Forged from the industrial heartlands of Birmingham’s historic Gun Quarter, Cliveland Street delivers 52 crafted apartments that reflect the distinctive character of their surroundings.

Forged from the industrial heartlands of Birmingham’s historic Gun Quarter, Cliveland Street delivers 52 crafted apartments that reflect the distinctive character of their surroundings. The development stands on the former site of an ammunition factory — a reminder of the area’s manufacturing legacy that helped shape Birmingham’s industrial identity. Replacing the demolished factory building, the new apartment scheme has been carefully designed to acknowledge this heritage while introducing contemporary canal-side living. Its materiality and structural form respond to the robust industrial context, creating homes that feel rooted in place rather than imposed upon it.

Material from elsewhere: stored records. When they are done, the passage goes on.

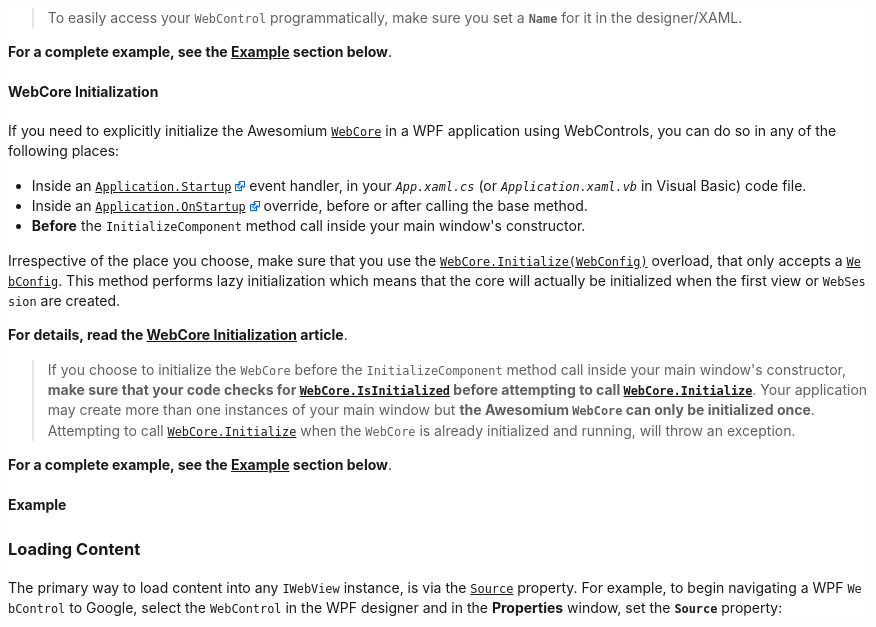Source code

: > To easily access your `WebControl` programmatically, make sure you set a **`Name`** for it in the designer/XAML.

**For a complete example, see the [Example](#example) section below**.

#### WebCore Initialization

If you need to explicitly initialize the Awesomium [`WebCore`](http://docs.awesomium.net/?tc=T_Awesomium_Core_WebCore) in a WPF application using WebControls, you can do so in any of the following places:

* Inside an [`Application.Startup`](http://msdn.microsoft.com/en-us/library/system.windows.application.startup.aspx) ![][external] event handler, in your *`App.xaml.cs`* (or *`Application.xaml.vb`* in Visual Basic) code file.
* Inside an [`Application.OnStartup`](http://msdn.microsoft.com/en-us/library/system.windows.application.onstartup.aspx) ![][external] override, before or after calling the base method.
* **Before** the `InitializeComponent` method call inside your main window's constructor.

Irrespective of the place you choose, make sure that you use the [`WebCore.Initialize(WebConfig)`](http://docs.awesomium.net/?tc=M_Awesomium_Core_WebCore_Initialize) overload, that only accepts a [`WebConfig`](http://docs.awesomium.net/?tc=T_Awesomium_Core_WebConfig). This method performs lazy initialization which means that the core will actually be initialized when the first view or `WebSession` are created.

**For details, read the [WebCore Initialization](../general-use/webcore-initialization.html) article**.

> If you choose to initialize the `WebCore` before the `InitializeComponent` method call inside your main window's constructor, **make sure that your code checks for [`WebCore.IsInitialized`](http://docs.awesomium.net/?tc=P_Awesomium_Core_WebCore_IsInitialized) before attempting to call [`WebCore.Initialize`](http://docs.awesomium.net/?tc=M_Awesomium_Core_WebCore_Initialize)**. Your application may create more than one instances of your main window but **the Awesomium `WebCore` can only be initialized once**. Attempting to call [`WebCore.Initialize`](http://docs.awesomium.net/?tc=M_Awesomium_Core_WebCore_Initialize) when the `WebCore` is already initialized and running, will throw an exception.

**For a complete example, see the [Example](#example) section below**.

#### Example



### Loading Content

The primary way to load content into any `IWebView` instance, is via the [`Source`](http://docs.awesomium.net/?tc=P_Awesomium_Core_IWebView_Source) property. For example, to begin navigating a WPF `WebControl` to Google, select the `WebControl` in the WPF designer and in the **Properties** window, set the **`Source`** property:


[external]: data:image/png;base64,iVBORw0KGgoAAAANSUhEUgAAAAoAAAAKCAYAAACNMs+9AAAAVklEQVR4Xn3PgQkAMQhDUXfqTu7kTtkpd5RA8AInfArtQ2iRXFWT2QedAfttj2FsPIOE1eCOlEuoWWjgzYaB/IkeGOrxXhqB+uA9Bfcm0lAZuh+YIeAD+cAqSz4kCMUAAAAASUVORK5CYII=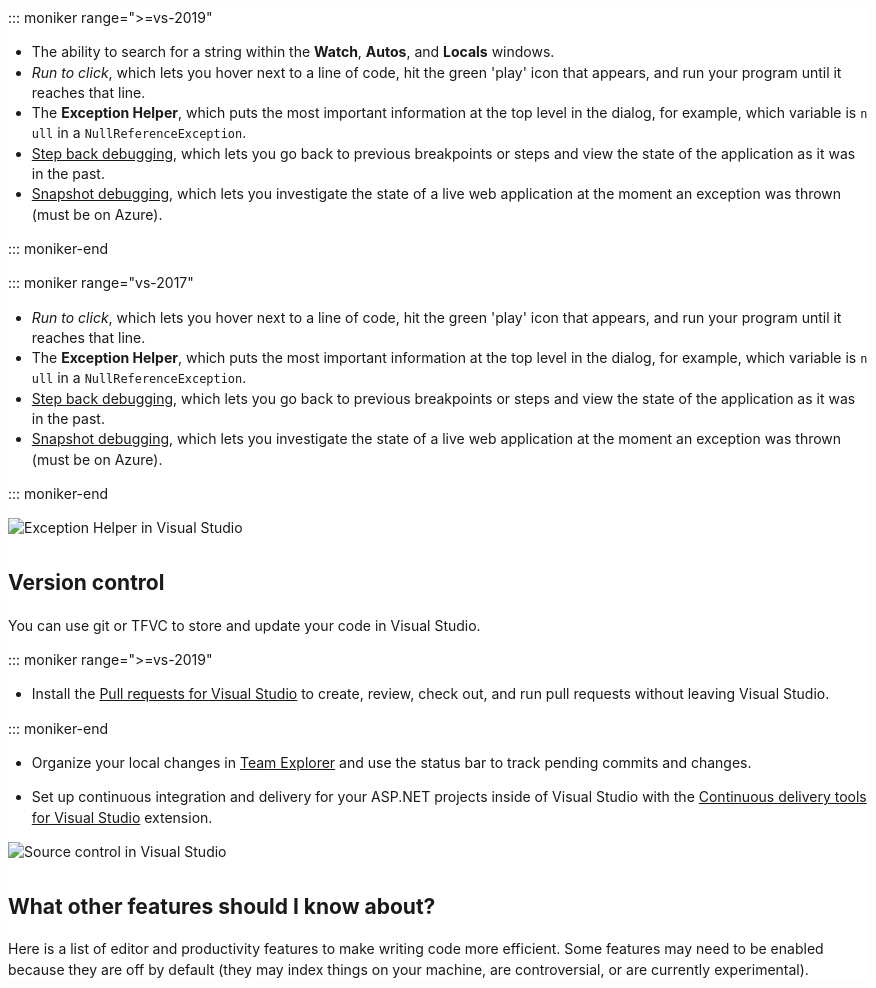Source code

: ::: moniker range=">=vs-2019"

- The ability to search for a string within the **Watch**, **Autos**, and **Locals** windows.
- *Run to click*, which lets you hover next to a line of code, hit the green 'play' icon that appears, and run your program until it reaches that line.
- The **Exception Helper**, which puts the most important information at the top level in the dialog, for example, which variable is `null` in a `NullReferenceException`.
- [Step back debugging](../debugger/view-historical-application-state.md), which lets you go back to previous breakpoints or steps and view the state of the application as it was in the past.
- [Snapshot debugging](/azure/application-insights/app-insights-snapshot-debugger), which lets you investigate the state of a live web application at the moment an exception was thrown (must be on Azure).

::: moniker-end

::: moniker range="vs-2017"

- *Run to click*, which lets you hover next to a line of code, hit the green 'play' icon that appears, and run your program until it reaches that line.
- The **Exception Helper**, which puts the most important information at the top level in the dialog, for example, which variable is `null` in a `NullReferenceException`.
- [Step back debugging](../debugger/view-historical-application-state.md), which lets you go back to previous breakpoints or steps and view the state of the application as it was in the past.
- [Snapshot debugging](/azure/application-insights/app-insights-snapshot-debugger), which lets you investigate the state of a live web application at the moment an exception was thrown (must be on Azure).

::: moniker-end

![Exception Helper in Visual Studio](../ide/media/VSGuide_Debugging.png)

## Version control

You can use git or TFVC to store and update your code in Visual Studio.

::: moniker range=">=vs-2019"

- Install the [Pull requests for Visual Studio](https://marketplace.visualstudio.com/items?itemName=vsideversioncontrolmsft.pr4vs) to create, review, check out, and run pull requests without leaving Visual Studio.

::: moniker-end

- Organize your local changes in [Team Explorer](reference/team-explorer-reference.md) and use the status bar to track pending commits and changes.

- Set up continuous integration and delivery for your ASP.NET projects inside of Visual Studio with the [Continuous delivery tools for Visual Studio](https://marketplace.visualstudio.com/items?itemName=VSIDEDevOpsMSFT.ContinuousDeliveryToolsforVisualStudio) extension.

![Source control in Visual Studio](../ide/media/VSIDE_Productivity_SourceControl.png)

## What other features should I know about?

Here is a list of editor and productivity features to make writing code more efficient. Some features may need to be enabled because they are off by default (they may index things on your machine, are controversial, or are currently experimental).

The site presented tough constraints. It is a brownfield plot with a history of industrial use as a former ammunition factory, requiring careful consideration of ground conditions. Its canal-side location introduced further complexity. The building sits immediately adjacent to the waterway, with the ground floor level positioned lower than the canal water level. This created a heightened risk in relation to groundwater and lateral water pressure, requiring a robust structural and retaining strategy to protect both the new building and the stability of the canal edge.

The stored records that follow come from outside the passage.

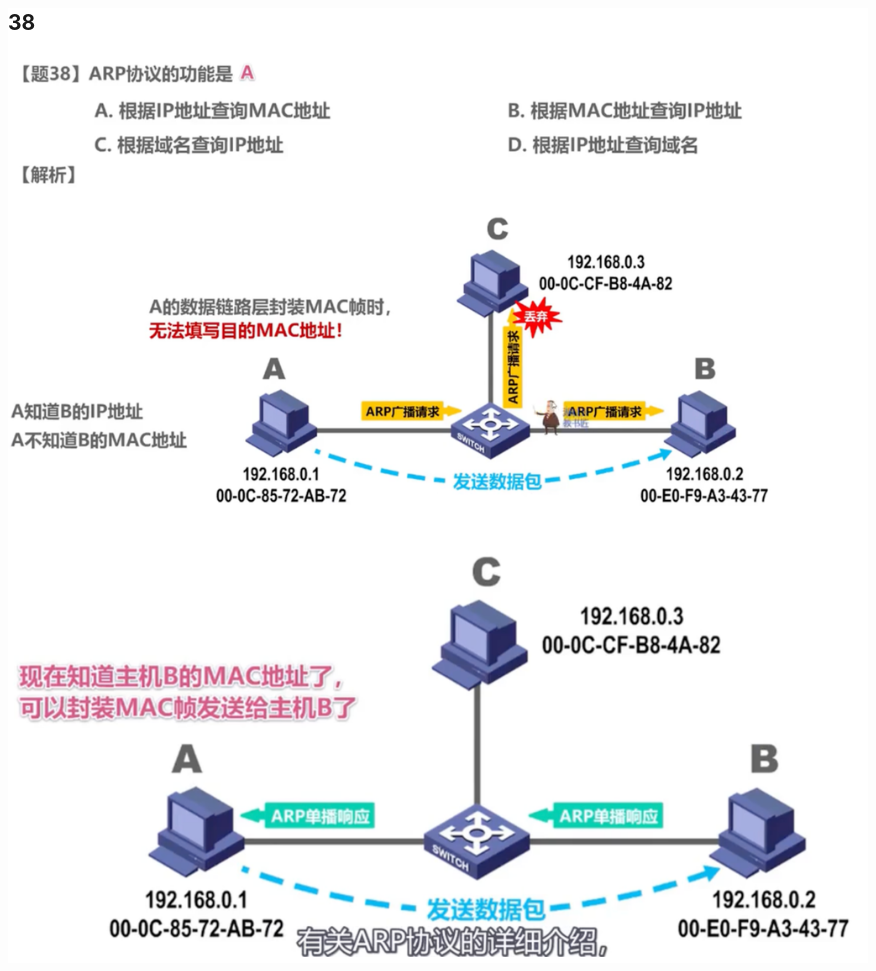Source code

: ## 38

![image-20231104153542953](images/image-20231104153542953.png)



![image-20231104153600870](images/image-20231104153600870.png)
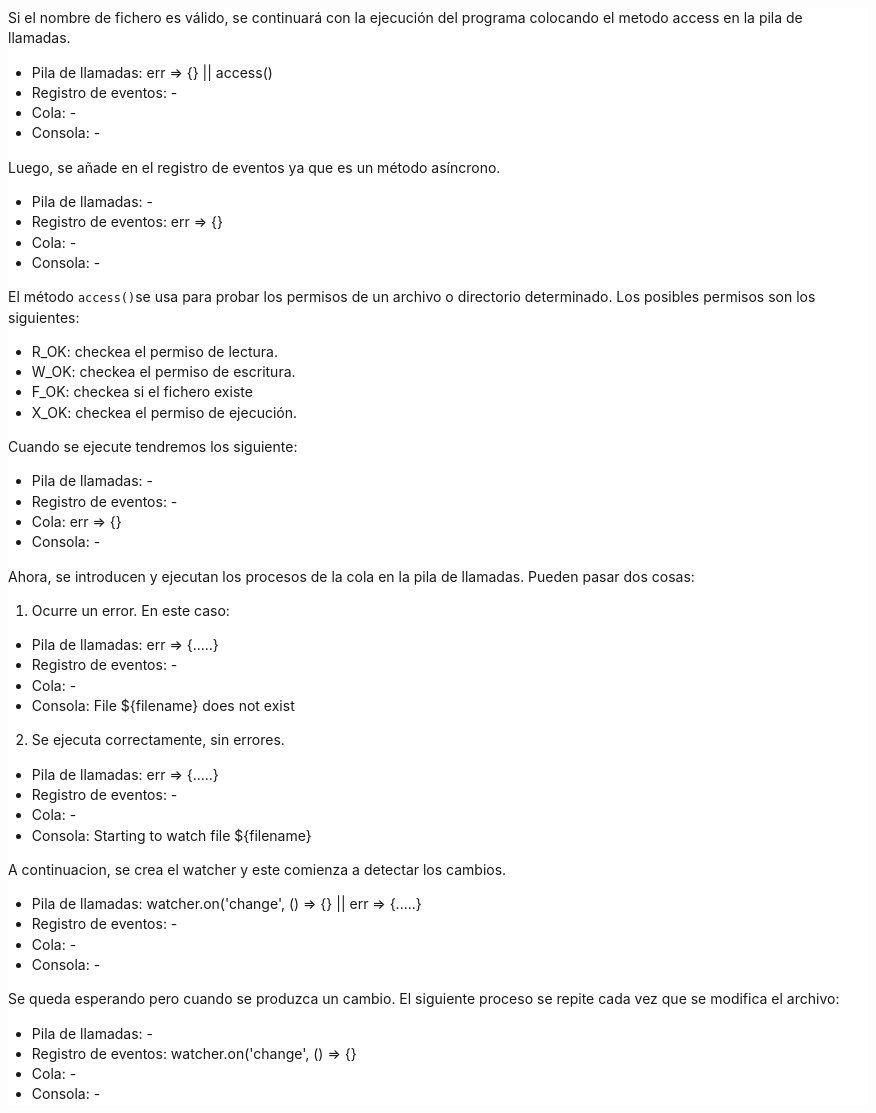 Si el nombre de fichero es válido, se continuará con la ejecución del programa colocando el metodo access en la pila de llamadas.

- Pila de llamadas: err => {} || access()
- Registro de eventos: -
- Cola: -
- Consola: -

Luego, se añade en el registro de eventos ya que es un método asíncrono.

- Pila de llamadas: -
- Registro de eventos: err => {}
- Cola: -
- Consola: -

El método `access()`se usa para probar los permisos de un archivo o directorio determinado. Los posibles permisos son los siguientes:

- R_OK: checkea el permiso de lectura.
- W_OK: checkea el permiso de escritura.
- F_OK: checkea si el fichero existe
- X_OK: checkea el permiso de ejecución.

Cuando se ejecute tendremos los siguiente:

- Pila de llamadas: -
- Registro de eventos: -
- Cola: err => {}
- Consola: -

Ahora, se introducen y ejecutan los procesos de la cola en la pila de llamadas. Pueden pasar dos cosas:

1. Ocurre un error. En este caso:

- Pila de llamadas: err => {.....}
- Registro de eventos: -
- Cola: -
- Consola: File ${filename} does not exist

2. Se ejecuta correctamente, sin errores.

- Pila de llamadas: err => {.....}
- Registro de eventos: -
- Cola: -
- Consola: Starting to watch file ${filename}

A continuacion, se crea el watcher y este comienza a detectar los cambios.

- Pila de llamadas: watcher.on('change', () => {} || err => {.....}
- Registro de eventos: -
- Cola: -
- Consola: -

Se queda esperando pero cuando se produzca un cambio. El siguiente proceso se repite cada vez que se modifica el archivo:

- Pila de llamadas: -
- Registro de eventos: watcher.on('change', () => {}
- Cola: -
- Consola: -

A piled foundation solution was developed to address the brownfield ground conditions and provide long-term structural stability. Given the building’s relationship with the canal, detailed engineering design was undertaken to manage ground retention and resist lateral pressures from the adjacent towpath. A steel transfer structure was introduced at lower levels to efficiently support the light gauge steel frame (LGSF) superstructure above, enabling architectural flexibility while maintaining structural robustness.
Through considered engineering and coordinated design, Farrow Walsh enabled the successful transformation of a constrained industrial site into a distinctive canal-side residential development.